And here is an optimized version. Add in the question of what optimizations are present, and why they work. Some are more obvious than others. The thoughtful hacker might also wonder at why the $max_mid, $min_mid logic switched.

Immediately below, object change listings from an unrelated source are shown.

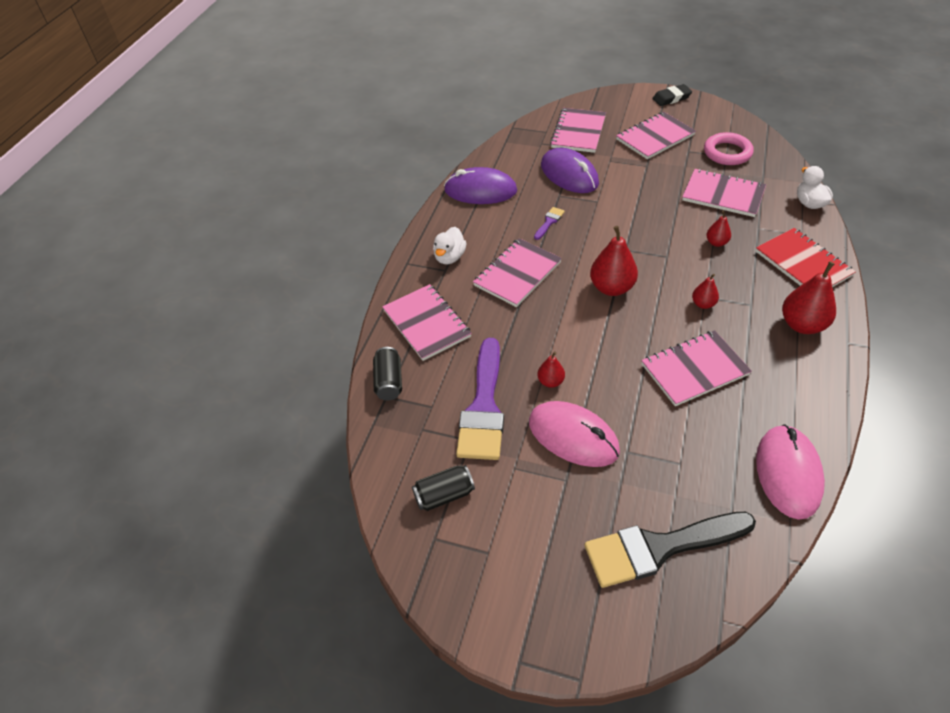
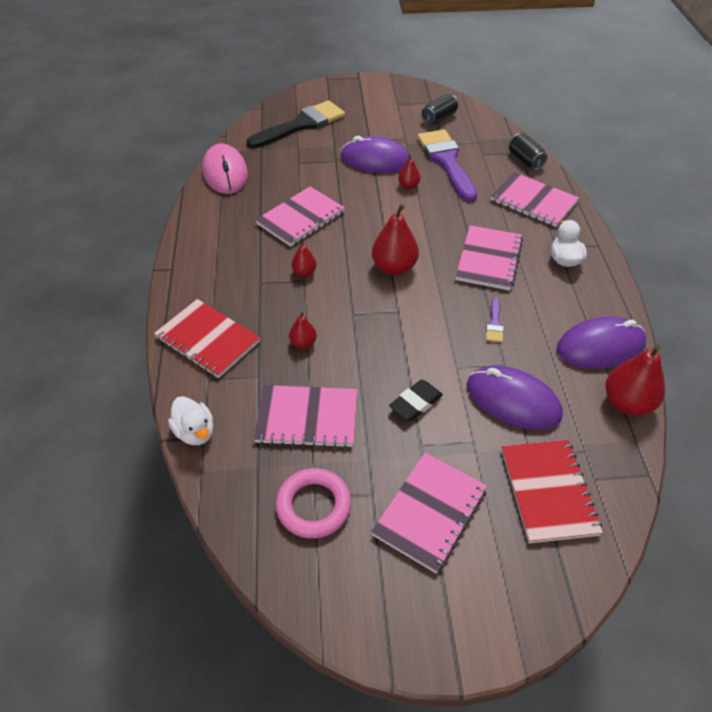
camera: 155 degrees right, 0 degrees up
pink mouse [529,401,620,467] -> purple mouse [341,136,410,173]
pink notebook [550,108,606,153] -> red notebook [501,440,603,543]
black eraser [652,84,692,106] -> black eraser moved to [389,380,443,421]
red pear [782,261,836,334] -> red pear moved to [605,344,665,415]

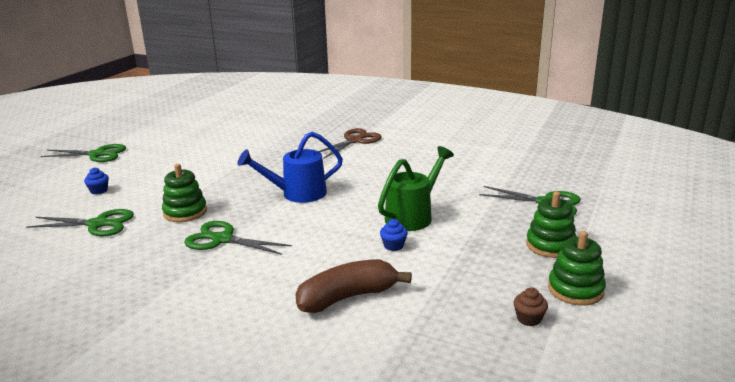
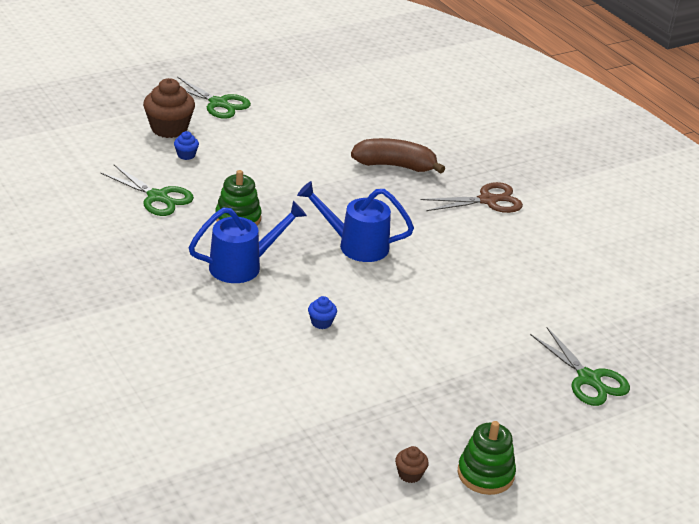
camera: 30 degrees right, 10 degrees up
green scissors [184,221,292,255] -> blue watering can [188,201,307,283]
brown banana [295,259,412,313] -> brown banana moved to [351,138,445,174]
green watering can [378,146,454,231] -> none
blue cupcake [380,219,408,251] -> blue cupcake moved to [308,296,337,329]
green stacking toy [526,192,577,258] -> none
none -> brown cupcake [143,78,195,138]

Oh right. And this adds the restriction that the heights should be integers. I think that is a reasonable rule for the speedup...
use strict;
{
use integer;
my @sizes;
my %ans;
my @align;
sub group_cats {
(my $num, @sizes) = @_;
%ans = ();
my $a = 1;
for my $i (1..$#sizes) {
if ($a + $a < $i) {
$a += $a;
}
$align[$i] = $a;
}
$align[0] = 0;
my ($size, @partition) = _group_cats($num, 0, $#sizes);
return @partition;
}
sub _group_cats {
my $key = join ":", @_;
my ($num, $start, $end) = @_;
if (not exists $ans{$key}) {
if ($num < 1) {
$ans{$key} = [0];
}
elsif (1 == $num) {
my @part = @sizes[$start..$end];
my $sum = 0;
$sum += $_ for @part;
$ans{$key} = [$sum, \@part];
}
else {
my $num_a = $align[$num];
my $num_b = $num - $num_a;
my $min_mid = $start + $num_a - 1;
my $max_mid = $end - $num_b;
my $mid = $min_mid + $align[$max_mid - $min_mid];
my ($last_a, @part_a) = _group_cats($num_a, $start, $mid);
my ($last_b, @part_b) = _group_cats($num_b, $mid + 1, $end);
my $best = $last_a < $last_b ? $last_b : $last_a;
my @best_part = (@part_a, @part_b);
while ($min_mid < $max_mid) {
if ($last_b <= $last_a) {
if ($max_mid > $mid) {
$max_mid = $mid;
}
else {
$max_mid--;
}
}
else {
$min_mid = $mid;
}
$mid = $min_mid + $align[$max_mid - $min_mid];
($last_a, @part_a) = _group_cats($num_a, $start, $mid);
($last_b, @part_b) = _group_cats($num_b, $mid + 1, $end);
my $max = $last_a < $last_b ? $last_b : $last_a;
if ($max < $best) {
$best = $max;
@best_part = (@part_a, @part_b);
}
}
$ans{$key} = [$best, @best_part];
}
}
return @{$ans{$key}};
}
}
BTW the original question had an straightforward recursive solution that scaled exponentially. I found that too easy, hence the faster solution.